- Purpose: measure of premorbid intelligence

= Wechsler Test of Adult Reading =

The Wechsler Test of Adult Reading (WTAR) is a neuropsychological assessment tool used to provide a measure of premorbid intelligence, the degree of Intellectual function prior to the onset of illness or disease.

== Test Design ==
Developed for use with English-speaking patients aged 16 to 89 years, WTAR is a “hold” test, a type of neuropsychological test that relies on abilities thought to be unaffected by cognitive decline associated with neurological damage. In the design of WTAR, the demographic prediction tables were co-normed with the widely used Wechsler Adult Intelligence Scale (WAIS) and Wechsler Memory Scale (WMS). This gives it an advantage for comparative analyses on predicted and actual general intellectual and memory function over similar reading tests such as the National Adult Reading Test (NART), which do not share normative data sets with the other widely used Wechsler assessments. Using vocabulary level as a correlate to IQ, the test relies on reading recognition’s resistance to the cognitive impacts of brain damage to estimate premorbid function. The patient is presented with irregularly spelled words and prompted to pronounce each; the irregular grapheme-to-phoneme translations (such as the “gh” in the word tough) in the prompts make it difficult pronounce without having previously learned the word. Since the patient cannot apply standard pronunciation rules to complete the task, the examiner can assess their vocabulary by their ability to pronounce the irregularly spelled words, and by extension, estimate their premorbid IQ. WTAR was published in 2001 by Pearson.
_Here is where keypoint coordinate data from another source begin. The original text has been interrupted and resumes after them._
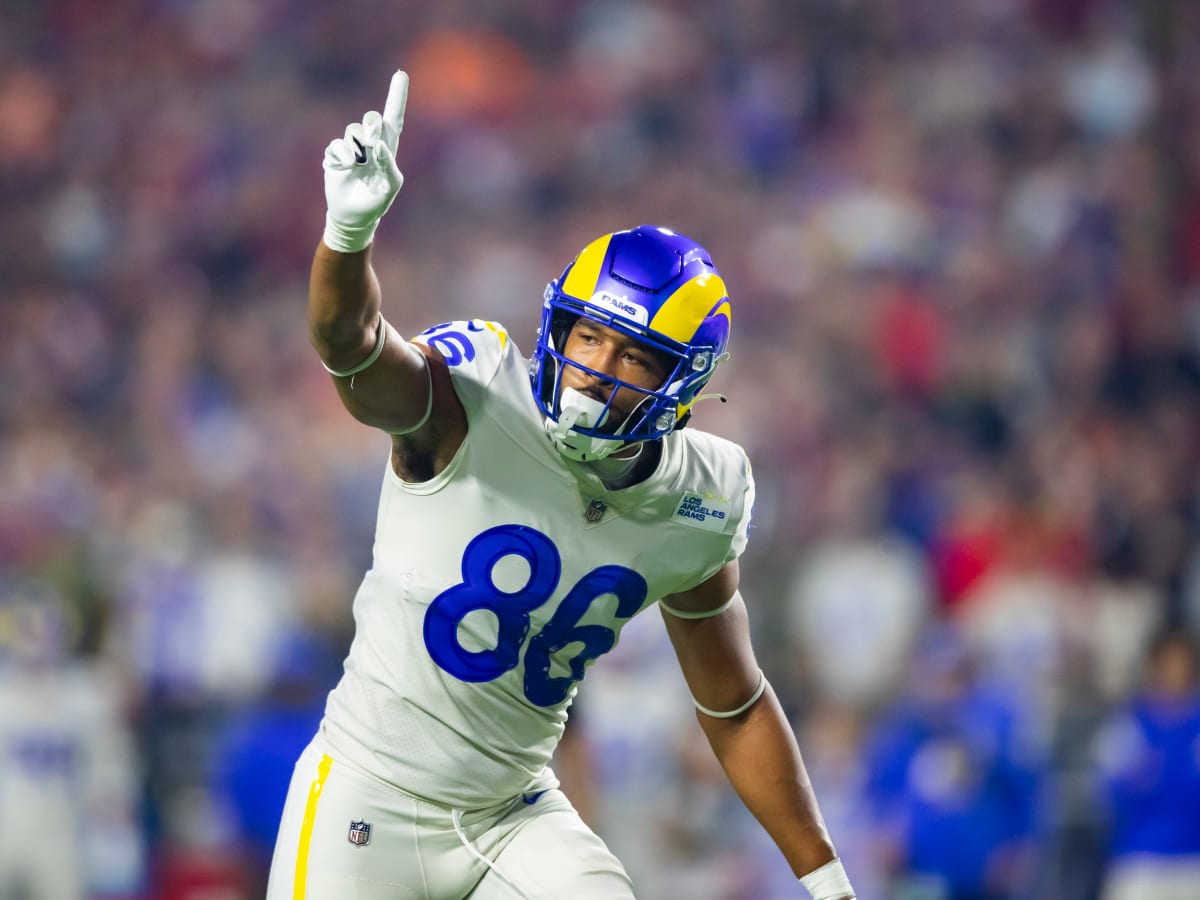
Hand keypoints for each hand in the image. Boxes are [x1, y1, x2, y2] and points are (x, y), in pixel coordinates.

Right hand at [322, 70, 408, 253]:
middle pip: (372, 118)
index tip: (401, 74)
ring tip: (358, 166)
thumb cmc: (377, 201)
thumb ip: (389, 165)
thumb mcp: (391, 186)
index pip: (394, 118)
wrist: (354, 217)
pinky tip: (346, 168)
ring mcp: (352, 149)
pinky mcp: (335, 156)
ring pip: (353, 131)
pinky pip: (337, 146)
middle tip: (373, 141)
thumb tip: (379, 146)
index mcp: (388, 148)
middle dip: (373, 125)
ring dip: (358, 148)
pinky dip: (343, 156)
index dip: (397, 96)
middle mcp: (370, 144)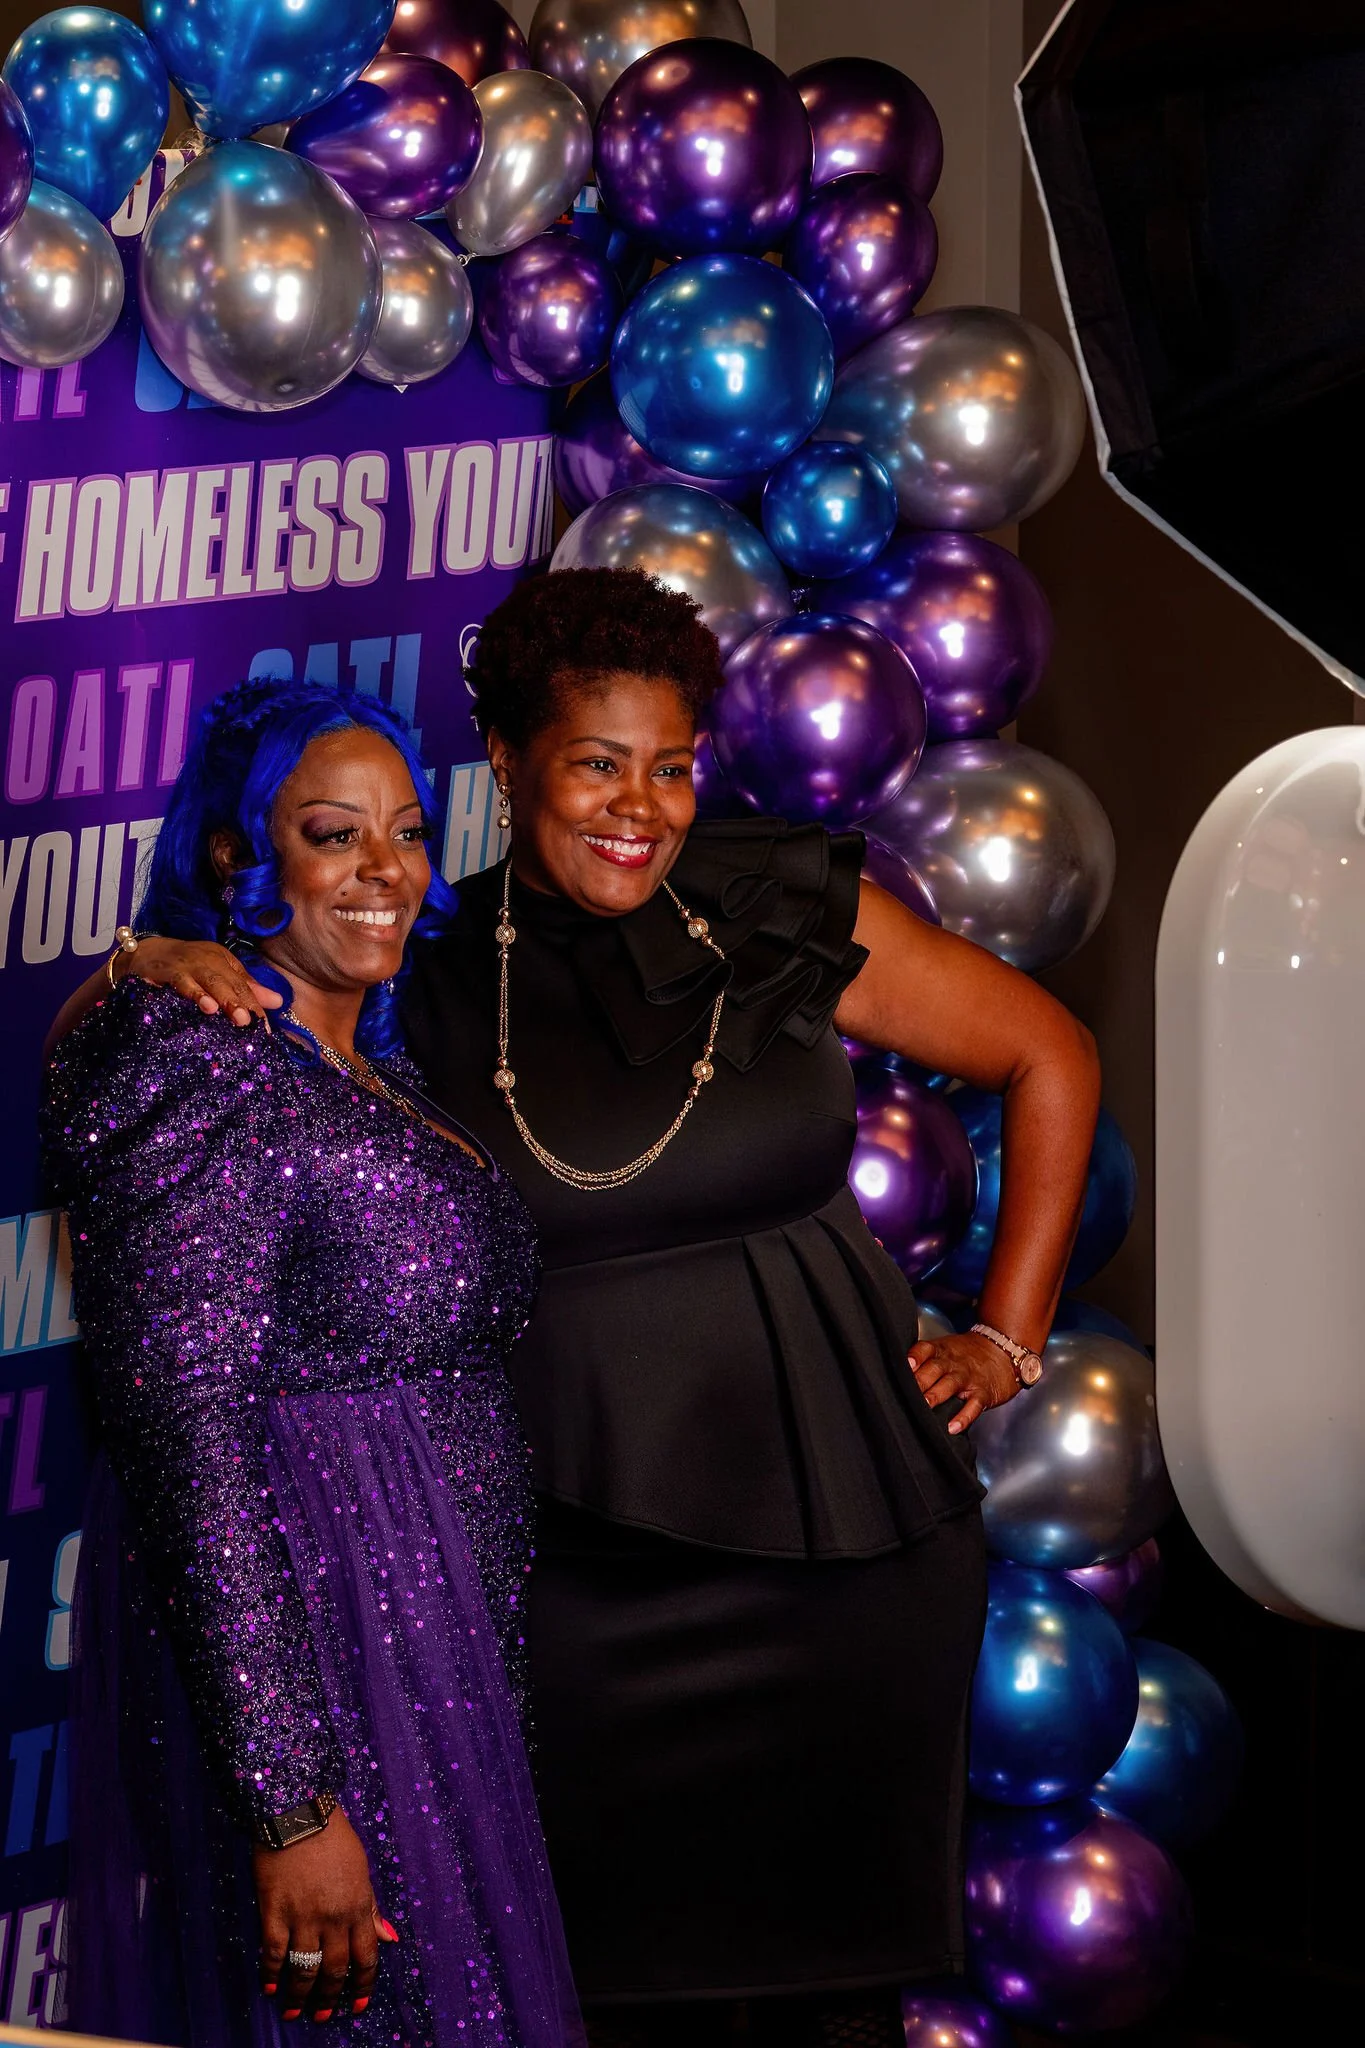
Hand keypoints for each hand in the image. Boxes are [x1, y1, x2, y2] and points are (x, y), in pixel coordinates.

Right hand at [117, 936, 281, 1025]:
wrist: (144, 954)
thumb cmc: (187, 967)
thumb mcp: (218, 973)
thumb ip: (246, 988)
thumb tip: (278, 1002)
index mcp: (223, 961)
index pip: (244, 985)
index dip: (255, 1006)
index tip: (265, 1031)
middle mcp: (207, 960)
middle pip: (228, 982)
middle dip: (240, 1001)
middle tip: (249, 1022)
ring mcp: (186, 965)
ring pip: (206, 981)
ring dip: (218, 997)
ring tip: (230, 1014)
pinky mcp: (164, 971)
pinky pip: (179, 982)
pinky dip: (190, 992)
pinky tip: (201, 1005)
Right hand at [253, 1807, 396, 2021]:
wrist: (298, 1812)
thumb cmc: (334, 1837)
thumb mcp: (361, 1869)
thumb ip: (372, 1907)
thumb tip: (390, 1938)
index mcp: (359, 1905)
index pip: (366, 1956)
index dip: (362, 1985)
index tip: (357, 2006)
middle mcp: (334, 1917)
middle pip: (335, 1970)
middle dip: (329, 1998)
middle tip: (322, 2016)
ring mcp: (303, 1917)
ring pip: (304, 1969)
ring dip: (300, 1996)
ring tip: (294, 2013)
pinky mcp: (274, 1912)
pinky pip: (273, 1953)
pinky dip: (271, 1974)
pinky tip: (271, 1988)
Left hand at [909, 1332, 1019, 1433]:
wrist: (1004, 1350)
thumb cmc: (967, 1354)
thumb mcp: (947, 1348)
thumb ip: (924, 1360)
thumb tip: (896, 1376)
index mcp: (941, 1350)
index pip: (925, 1349)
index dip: (915, 1356)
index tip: (906, 1364)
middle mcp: (953, 1363)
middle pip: (934, 1369)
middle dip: (919, 1381)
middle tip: (907, 1393)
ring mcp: (968, 1378)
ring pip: (950, 1385)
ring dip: (936, 1395)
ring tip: (925, 1406)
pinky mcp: (983, 1393)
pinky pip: (973, 1405)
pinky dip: (963, 1417)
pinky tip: (953, 1427)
== Instructions for administration and scoring ==
The WTAR is composed of 50 irregularly spelled words and takes approximately 10 minutes to complete. The examiner begins by presenting the first word card and prompting the patient for a single pronunciation of the word. This procedure continues through all 50 word cards and is discontinued if the patient provides 12 consecutive incorrect pronunciations. Lists of acceptable pronunciations and tape recordings are provided by the publisher to account for words with multiple pronunciation variants. Each correct pronunciation is given a score of 1, with 50 as the maximum raw score. The raw score is then standardized by age and compared to the scores predicted for the patient’s demographic classification.

== Validity ==
In standardized samples, WTAR scores were shown to correlate highly with measures of verbal IQ (r = .75), verbal comprehension (r = .74), and full scale IQ (r = .73). Patients recovering from traumatic brain injury (on average measuring in severely impaired ranged on the Glasgow Coma Scale) showed high stability in WTAR scores during their recovery period while performing highly similar to demographic estimates, suggesting the test is a reliable estimate of premorbid intelligence in individuals with TBI. Presented in an inpatient neuropsychologic battery for TBI, WTAR scores have been shown to be significant predictors of 1-year outcome, suggesting score stability over time and predictive validity. WTAR performance also appears to remain stable in patients exerting suboptimal effort. Evaluation of WTAR scores across the degree of sustained TBI (mild, moderate, severe) suggests that the assessment may underestimate premorbid IQ in patients with more severe damage. In patients with Alzheimer's disease, WTAR scores declined as the degree of cognitive impairment increased in more affected individuals. Individuals with preexisting learning disorders were found to perform poorly relative to those without learning disorders. Reading-disabled individuals scored lower on WTAR than on WAIS test measures; WTAR is not recommended for use with such individuals.